Work task>
Here is a listing. Write it all out again exactly, but not its pictures.

Data under study>
┄┄┄┄┄┄┄┄┄┄┄┄┄┄┄┄┄┄┄┄

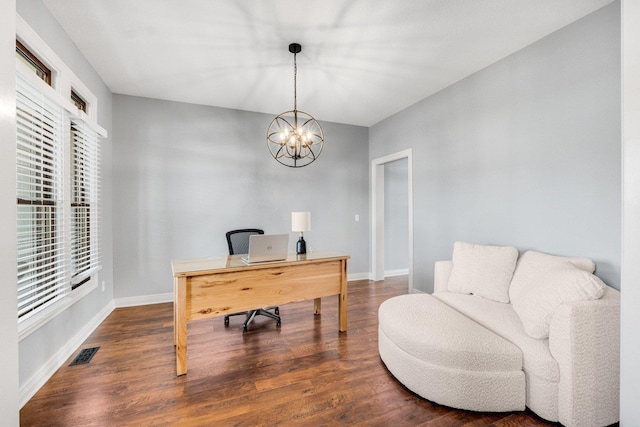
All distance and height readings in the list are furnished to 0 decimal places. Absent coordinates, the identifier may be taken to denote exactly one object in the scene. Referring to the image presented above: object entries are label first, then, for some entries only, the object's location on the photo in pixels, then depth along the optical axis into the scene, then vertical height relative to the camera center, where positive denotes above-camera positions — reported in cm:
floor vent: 224 -117
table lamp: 276 -7
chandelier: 266 +97
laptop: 239 -30
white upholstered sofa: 150 -83
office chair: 302 -36
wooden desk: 208 -61
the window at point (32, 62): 184 +112
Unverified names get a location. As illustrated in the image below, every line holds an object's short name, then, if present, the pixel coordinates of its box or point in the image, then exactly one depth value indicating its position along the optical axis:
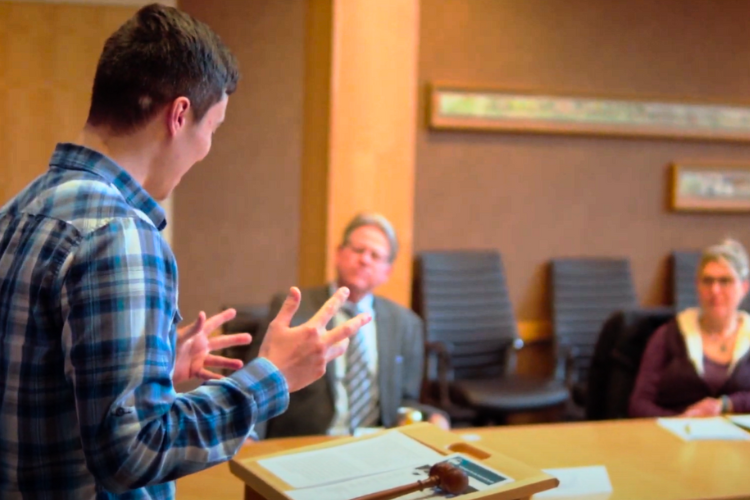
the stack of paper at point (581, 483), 1.77
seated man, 2.54
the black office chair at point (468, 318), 4.20
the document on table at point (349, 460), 1.46
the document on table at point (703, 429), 2.28
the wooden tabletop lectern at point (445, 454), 1.35
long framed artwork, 4.53
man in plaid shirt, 0.93
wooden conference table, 1.80
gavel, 1.36
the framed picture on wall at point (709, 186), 4.98
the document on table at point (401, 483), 1.36
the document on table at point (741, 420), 2.40
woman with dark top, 2.90
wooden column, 3.63
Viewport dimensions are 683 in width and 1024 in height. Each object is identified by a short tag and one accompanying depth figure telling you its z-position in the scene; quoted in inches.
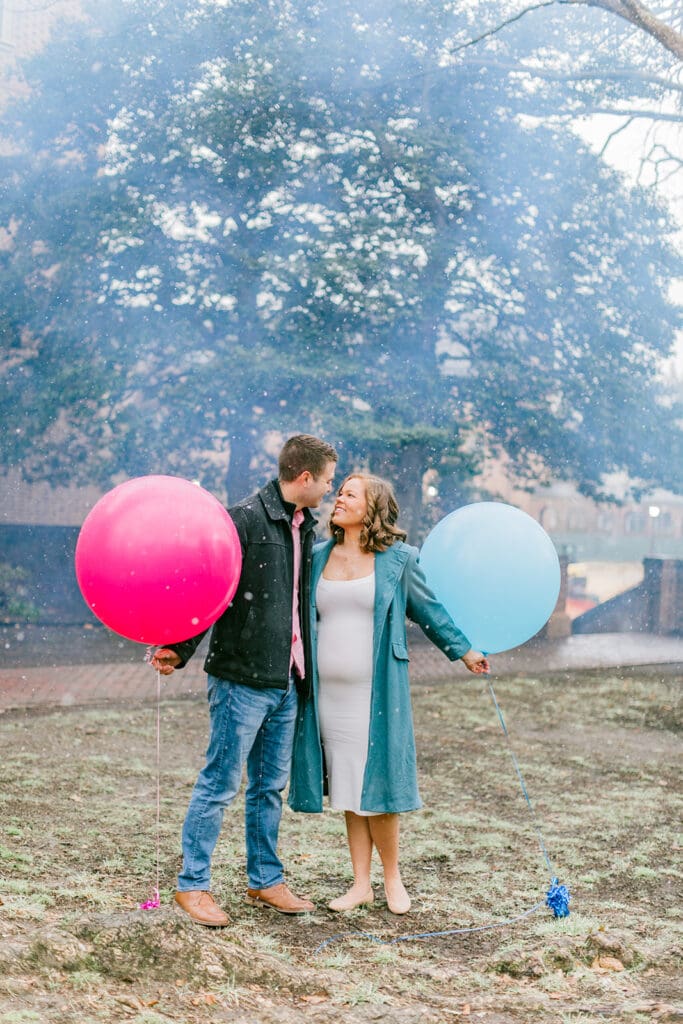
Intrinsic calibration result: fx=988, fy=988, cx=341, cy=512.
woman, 138.2
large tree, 443.8
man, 130.6
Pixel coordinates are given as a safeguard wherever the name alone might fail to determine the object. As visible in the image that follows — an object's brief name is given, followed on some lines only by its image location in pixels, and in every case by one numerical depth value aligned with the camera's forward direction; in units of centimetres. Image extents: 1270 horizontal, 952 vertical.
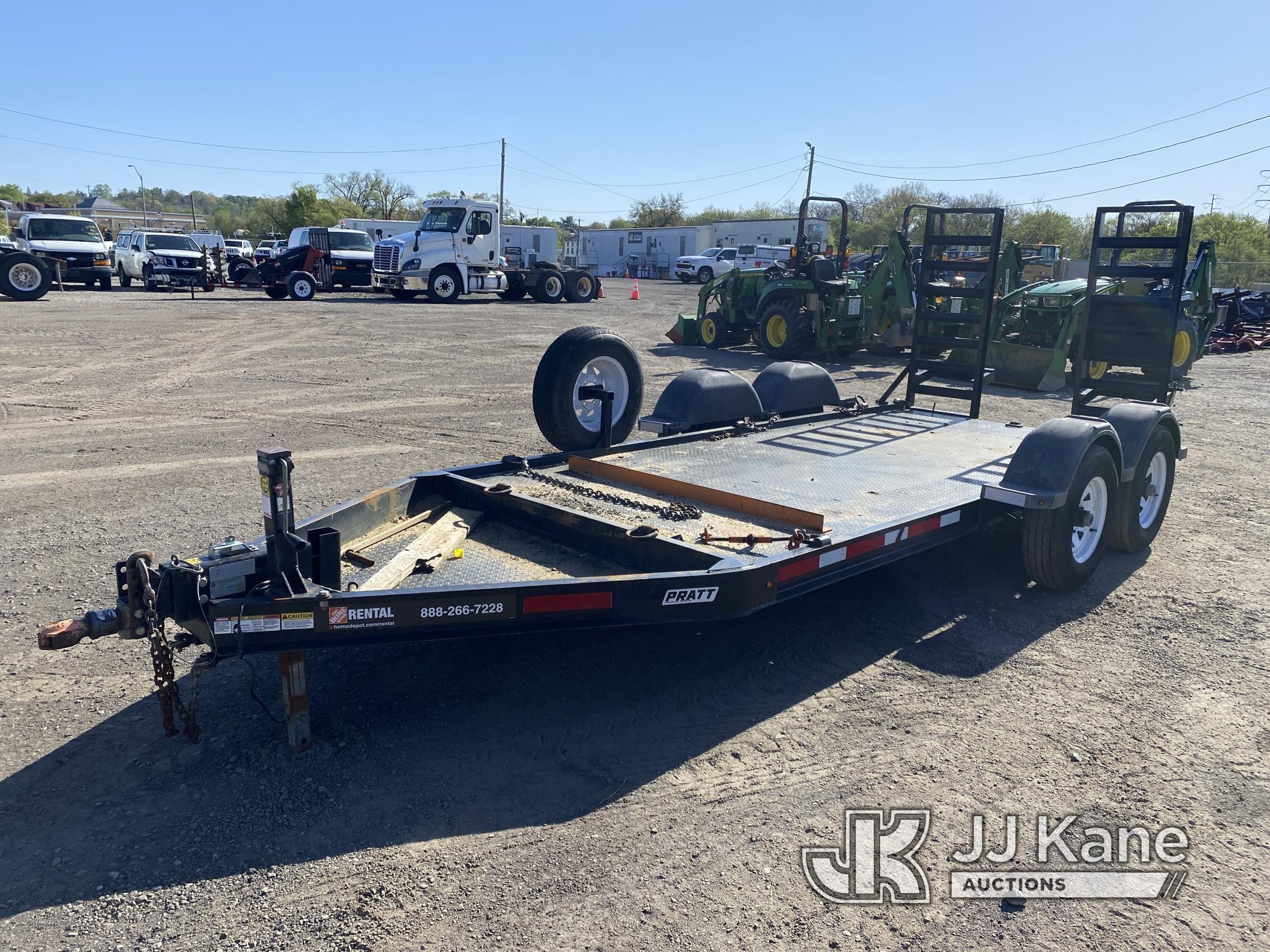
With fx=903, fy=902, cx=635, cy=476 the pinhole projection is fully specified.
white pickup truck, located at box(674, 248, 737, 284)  4612
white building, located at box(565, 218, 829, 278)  5275
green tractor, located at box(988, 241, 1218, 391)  1356
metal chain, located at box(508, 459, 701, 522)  452
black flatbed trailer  314
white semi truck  2605
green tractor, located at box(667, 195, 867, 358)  1520
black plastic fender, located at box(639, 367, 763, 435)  655
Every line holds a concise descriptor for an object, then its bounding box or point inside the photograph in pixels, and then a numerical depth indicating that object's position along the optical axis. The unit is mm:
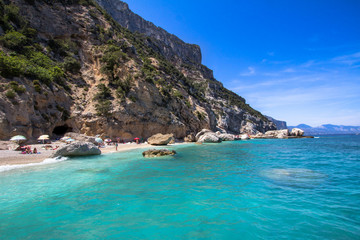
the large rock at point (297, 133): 70181
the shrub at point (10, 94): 21106
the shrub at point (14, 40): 28945
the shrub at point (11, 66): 23141
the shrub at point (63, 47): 38312
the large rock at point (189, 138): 43562
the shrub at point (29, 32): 34531
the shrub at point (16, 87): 22344
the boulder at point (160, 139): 32000
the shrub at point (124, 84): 37494
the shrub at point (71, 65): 36562
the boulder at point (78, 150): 15934
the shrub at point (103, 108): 32938
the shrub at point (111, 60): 38656
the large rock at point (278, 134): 67062
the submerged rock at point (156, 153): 17953
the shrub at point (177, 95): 49369
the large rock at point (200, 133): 45184
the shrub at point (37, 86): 26233
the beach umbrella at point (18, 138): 17781
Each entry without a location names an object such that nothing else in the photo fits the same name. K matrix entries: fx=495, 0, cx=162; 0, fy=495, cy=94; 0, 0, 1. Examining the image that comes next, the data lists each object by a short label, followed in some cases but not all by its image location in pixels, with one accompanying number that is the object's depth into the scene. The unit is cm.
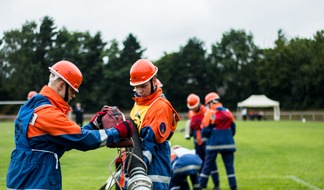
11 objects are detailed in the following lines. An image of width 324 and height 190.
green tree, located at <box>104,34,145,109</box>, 7131
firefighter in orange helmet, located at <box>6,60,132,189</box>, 432
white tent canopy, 6341
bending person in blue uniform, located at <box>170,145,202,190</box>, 810
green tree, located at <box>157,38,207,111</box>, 7575
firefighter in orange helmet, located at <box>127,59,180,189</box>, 502
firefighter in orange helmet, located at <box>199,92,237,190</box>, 1078
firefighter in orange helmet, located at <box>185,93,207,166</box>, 1229
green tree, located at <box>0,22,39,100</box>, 5088
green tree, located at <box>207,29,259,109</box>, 7862
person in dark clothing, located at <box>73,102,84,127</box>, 3156
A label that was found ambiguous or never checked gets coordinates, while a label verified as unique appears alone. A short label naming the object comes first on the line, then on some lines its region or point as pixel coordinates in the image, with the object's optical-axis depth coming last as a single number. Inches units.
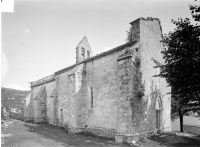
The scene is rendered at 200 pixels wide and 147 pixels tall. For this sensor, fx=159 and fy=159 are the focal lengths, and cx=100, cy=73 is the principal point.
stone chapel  457.4
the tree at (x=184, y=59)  366.6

┄┄┄┄┄┄┄┄┄┄┄┄┄┄┄┄┄┄┄┄

Problem solution>
All distance and height readings in the list are furnished to 0 decimal places. Absent coordinates, the identifier may be taken to denote exactly one object in the scene. Referring to the image presented above: object entries are label first, then, for some entries only, the object's location on the photo in pixels, then depth along the optical axis into the scene, then vertical height relative to the camera center, where positive denotes above-camera positions — reported in cm:
floor vent: 224 -117
table lamp: 276 -7
chandelier: 266 +97
laptop: 239 -30
white upholstered sofa: 150 -83
office chair: 302 -36
wooden desk: 208 -61
the window at point (32, 62): 184 +112
Unverified names get a location. As illustrated in the image below, every line holds an object's short name, then, if present, the pixel coordinates of its box or point in the image, then exactly one depth value indicating its position along the optical axis:
the stack of paper at point (581, 483), 1.77
seated man, 2.54
the black office chair at point (468, 318), 4.20
the document on table at point (349, 460), 1.46
the document on table at point (703, 429), 2.28
the wooden tabletop lectern at point (445, 454), 1.35
long framed artwork, 4.53
man in plaid shirt, 0.93
wooden conference table, 1.80
gavel, 1.36
the framed picture on wall at point (709, 186), 4.98
the document on table at point (401, 483), 1.36
the document on table at point (741, 420), 2.40
woman with dark top, 2.90
wooden column, 3.63
Viewport dimensions are 683 in width and 1024 in height. Each object is identified by a short tag and one accompanying depth figure telling you its z-position in the scene; quoted in inches.
Intrinsic calibration result: fx=988, fy=988, cx=341, cy=512.
woman, 138.2
large tree, 443.8
man, 130.6
Pixel coordinates are given as a safeguard wherever the name alone might fail to determine the object. As visible in the image that follows — an object's brief name is given, followed on some lines only by its image location in pixels, and in every case by one numerical depth value aligned with the camera's forward direction; in units of centimetres. Image extents: 1270 horizontal, 952 vertical.
With fx=903, fy=902, cx=635, cy=476 the pinhole projection is fully specified.
white pickup truck, located at box(674, 248, 737, 284)  4612
white building, located at box(565, 218, 829, 278)  5275
green tractor, located at box(988, 241, 1218, 391)  1356
metal chain, located at box(508, 459, 701, 522)  452
black flatbed trailer  314
white semi truck  2605
green tractor, located at box(667, 195, 867, 358)  1520
black plastic fender, located at box(639, 367, 763, 435)  655
Every line holds a concise descriptor for an object, then its bounding box or point inside the photograph in pixels, and then a numerical depth indicating that object's position along the optical axis. The unit is mm:
the large rock at point (297, 133): 70181
the shrub at point (10, 94): 21106
the shrub at point (14, 40): 28945
the shrub at point (11, 66): 23141
the shrub at point (63, 47): 38312
the large rock at point (189, 138): 43562
the shrub at point (29, 32): 34531
the shrub at point (16, 87): 22344
the boulder at point (160, 139): 32000
the shrub at point (124, 84): 37494
the shrub at point (71, 65): 36562
the boulder at point (78, 150): 15934
the shrub at point (103, 108): 32938
the shrub at point (111, 60): 38656
the large rock at point (278, 134): 67062
the submerged rock at point (156, 153): 17953
the shrub at point (177, 95): 49369
the large rock at point (200, 133): 45184
the shrub at point (37, 86): 26233
the beach umbrella at point (18, 138): 17781
Each entry without a location names an object such that nothing else in the photo fits the same name. K matrix entries: fx=495, 0, cx=162; 0, fy=495, cy=94; 0, 0, 1. Examining the image that comes next, the data lists each object by a short label, followed in some cases but not all by its image location in pixels, with one accompanying number that is the object's depth into the scene. The unit is cm.
11 objects are detailed in the following lines. An image of width 324 and height 190.
green tree, located at <box>104,34,145,109</box>, 7131
firefighter in orange helmet, located at <box>6,60,132,189</box>, 432
white tent canopy, 6341
bending person in blue uniform, located at <box>170,145,202,190</box>, 810
green tree, located at <box>157,38,207,111</box>, 7575
firefighter in orange helmet, located at <box>127,59,180,189</box>, 502
firefighter in orange helmet, located at <box>199,92,237,190</box>, 1078
firefighter in orange helmet, located at <box>185,93,207,166</box>, 1229
green tree, located at <box>0,22,39,100</box>, 5088
green tree, located at <box>207,29,259,109</box>, 7862
person in dark clothing, located at <box>73,102,84,127</box>, 3156
A label that was found ambiguous or never checked gets coordinates, while a label verified as unique appears alone. A short label naming the object comes first on the line, then on some lines its region or point as pixel coordinates in the image, with the object's optical-axis depth coming last as a single number. Inches units.
The scene is rendered at 200 pixels wide and 147 pixels tall. For this sensor, fx=159 and fy=159 are the focal lengths, and cx=100, cy=73 is the principal point.
stone chapel  457.4
the tree at (x=184, y=59)  366.6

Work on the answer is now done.